Nous pouvons entamer le processus lorsqu’une personne est en état de mort encéphalique (suite à un traumatisme crânien, un AVC ou un arrêt cardiaque récupéré) défini par la destruction isolée et irréversible des centres nerveux intracrâniens. L’activité cardiaque et respiratoire sont maintenues de façon artificielle. Il faut agir rapidement avant que les organes ne se détériorent. L’annonce aux familles est un moment délicat et car nous savons que la question du don d’organes est également une source de peine. Par ailleurs, nous devons réaliser en urgence une série d’examens pour vérifier le bon état de santé du défunt et ceux qui permettront d’évaluer la compatibilité avec les receveurs avant la greffe. Ce sont des étapes très rigoureuses régies par les règles de bonnes pratiques en matière de prélèvements à des fins thérapeutiques. En Guadelou-pe, nous prélevons uniquement les reins qui sont transplantés au CHU de la Guadeloupe ; les greffons pouvant provenir aussi de la Martinique de la Guyane et de l’Hexagone. En effet, cet organe peut être transplanté dans les 24 à 36 heures qui suivent mais sa qualité sera meilleure plus ce délai est court. Or, un greffon cardiaque doit être transplanté dans les 4 heures suivant le prélèvement et un greffon pulmonaire dans les 8 heures. Du fait de notre insularité et de notre éloignement géographique de l’Hexagone, nous ne pouvons pas faire ce type de prélèvement. Nous privilégions le don de reins qui répond notamment à un besoin croissant du territoire. En effet, de nombreux Guadeloupéens souffrent d’insuffisance rénale chronique terminale et sont dialysés trois fois par semaine, depuis des années. Cer-tains attendent avec impatience un don, qui pourrait améliorer leur qualité de vie.
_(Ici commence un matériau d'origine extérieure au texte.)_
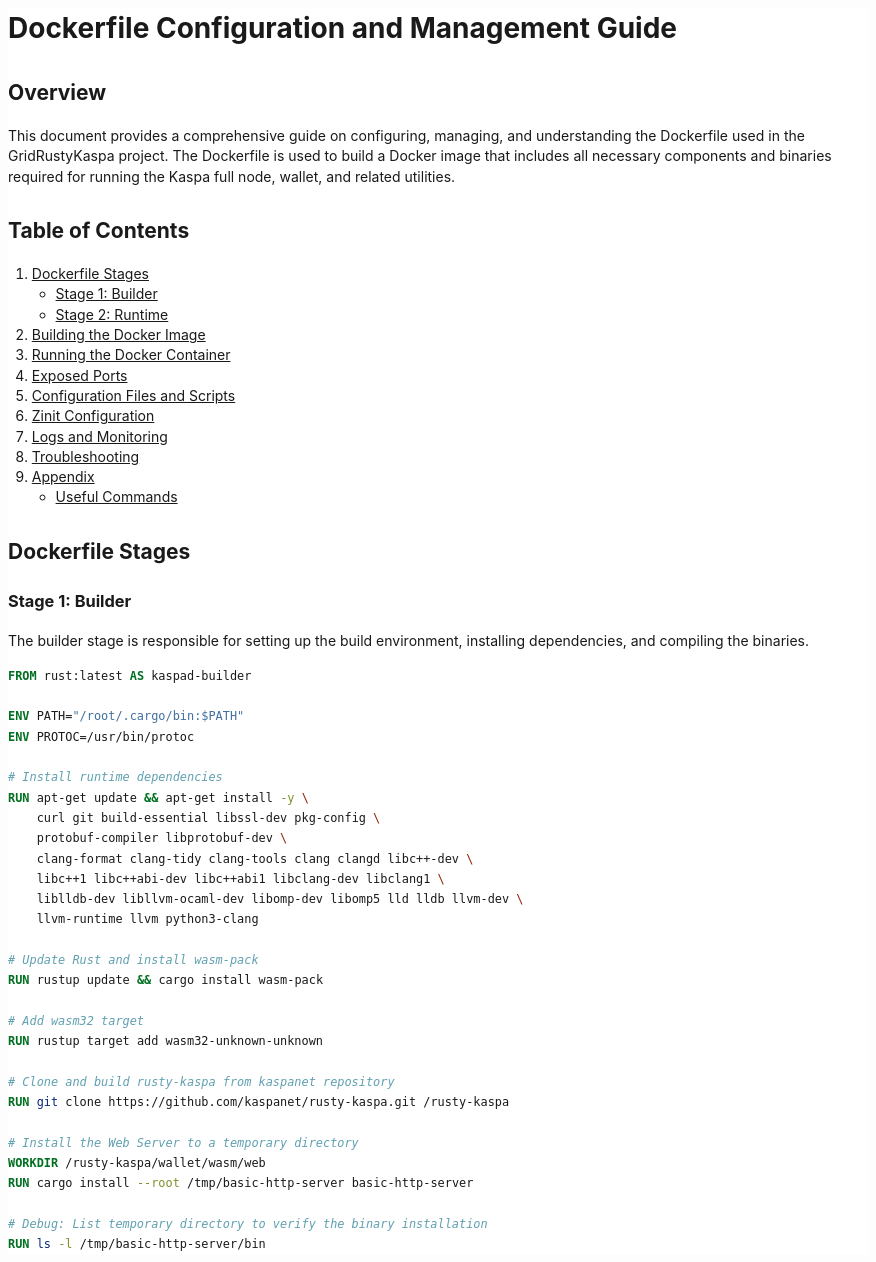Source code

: # Dockerfile Configuration and Management Guide

## Overview

This document provides a comprehensive guide on configuring, managing, and understanding the Dockerfile used in the GridRustyKaspa project. The Dockerfile is used to build a Docker image that includes all necessary components and binaries required for running the Kaspa full node, wallet, and related utilities.

## Table of Contents

1. [Dockerfile Stages](#dockerfile-stages)
   - [Stage 1: Builder](#stage-1-builder)
   - [Stage 2: Runtime](#stage-2-runtime)
2. [Building the Docker Image](#building-the-docker-image)
3. [Running the Docker Container](#running-the-docker-container)
4. [Exposed Ports](#exposed-ports)
5. [Configuration Files and Scripts](#configuration-files-and-scripts)
6. [Zinit Configuration](#zinit-configuration)
7. [Logs and Monitoring](#logs-and-monitoring)
8. [Troubleshooting](#troubleshooting)
9. [Appendix](#appendix)
   - [Useful Commands](#useful-commands)

## Dockerfile Stages

### Stage 1: Builder

The builder stage is responsible for setting up the build environment, installing dependencies, and compiling the binaries.

```dockerfile
FROM rust:latest AS kaspad-builder

ENV PATH="/root/.cargo/bin:$PATH"
ENV PROTOC=/usr/bin/protoc

# Install runtime dependencies
RUN apt-get update && apt-get install -y \
    curl git build-essential libssl-dev pkg-config \
    protobuf-compiler libprotobuf-dev \
    clang-format clang-tidy clang-tools clang clangd libc++-dev \
    libc++1 libc++abi-dev libc++abi1 libclang-dev libclang1 \
    liblldb-dev libllvm-ocaml-dev libomp-dev libomp5 lld lldb llvm-dev \
    llvm-runtime llvm python3-clang

# Update Rust and install wasm-pack
RUN rustup update && cargo install wasm-pack

# Add wasm32 target
RUN rustup target add wasm32-unknown-unknown

# Clone and build rusty-kaspa from kaspanet repository
RUN git clone https://github.com/kaspanet/rusty-kaspa.git /rusty-kaspa

# Install the Web Server to a temporary directory
WORKDIR /rusty-kaspa/wallet/wasm/web
RUN cargo install --root /tmp/basic-http-server basic-http-server

# Debug: List temporary directory to verify the binary installation
RUN ls -l /tmp/basic-http-server/bin

```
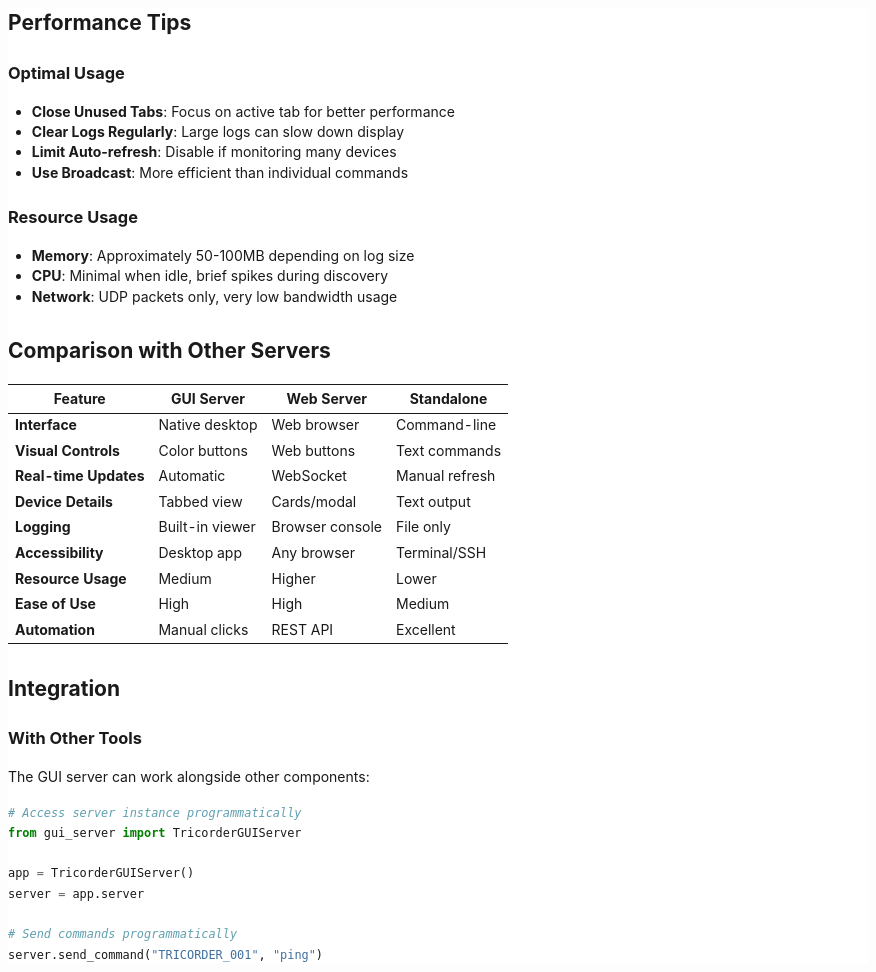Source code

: ## Performance Tips

### Optimal Usage
- **Close Unused Tabs**: Focus on active tab for better performance
- **Clear Logs Regularly**: Large logs can slow down display
- **Limit Auto-refresh**: Disable if monitoring many devices
- **Use Broadcast**: More efficient than individual commands

### Resource Usage
- **Memory**: Approximately 50-100MB depending on log size
- **CPU**: Minimal when idle, brief spikes during discovery
- **Network**: UDP packets only, very low bandwidth usage

## Comparison with Other Servers

| Feature | **GUI Server** | **Web Server** | **Standalone** |
|---------|----------------|----------------|----------------|
| **Interface** | Native desktop | Web browser | Command-line |
| **Visual Controls** | Color buttons | Web buttons | Text commands |
| **Real-time Updates** | Automatic | WebSocket | Manual refresh |
| **Device Details** | Tabbed view | Cards/modal | Text output |
| **Logging** | Built-in viewer | Browser console | File only |
| **Accessibility** | Desktop app | Any browser | Terminal/SSH |
| **Resource Usage** | Medium | Higher | Lower |
| **Ease of Use** | High | High | Medium |
| **Automation** | Manual clicks | REST API | Excellent |

## Integration

### With Other Tools
The GUI server can work alongside other components:

```python
# Access server instance programmatically
from gui_server import TricorderGUIServer

app = TricorderGUIServer()
server = app.server

# Send commands programmatically
server.send_command("TRICORDER_001", "ping")
```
En écoutant vos mots, on ne peut qu’être volontaire, non ?
Non, car il y a une part de ressenti propre à chacun. D’ailleurs, il y a une méconnaissance et une appréhension du don de manière générale. Le don du sang connaît aussi des réticences. Ce n’est pas encore entré dans les moeurs... On veut conserver l’intégralité de son corps coûte que coûte. Culturellement, notre corps nous appartient jusqu’au bout mais dans quel but. Il y a également une appropriation du corps du défunt par la famille. Pendant la pandémie de la Covid-19, le taux de refus en Guadeloupe était entre 50% et 60%. La méfiance de la population à l’égard du milieu hospitalier en rapport avec la gestion de la crise sanitaire est une des causes possibles. Depuis janvier 2023, on assiste à une diminution du taux de refus qui est de l’ordre de 33%. Nous devons faire évoluer les mentalités. Comme on dit en créole, «Apwé lanmò, sé ti bèt». J’ai foi que le temps fasse son oeuvre… Aujourd’hui, nous avons environ 200 patients Antillo-Guyanais en attente d’une greffe rénale inscrits sur la liste Antilles-Guyane. Nous devons aussi penser à eux. De plus, la greffe rénale peut se faire également à partir d’un donneur vivant (parent, conjoint, ami proche). Ce sont des avancées technologiques et éthi-ques conséquentes qui nous permettent d’envisager une augmentation du taux de greffes. Nous comptons d’autant plus sur la solidarité et la générosité des Guadeloupéens.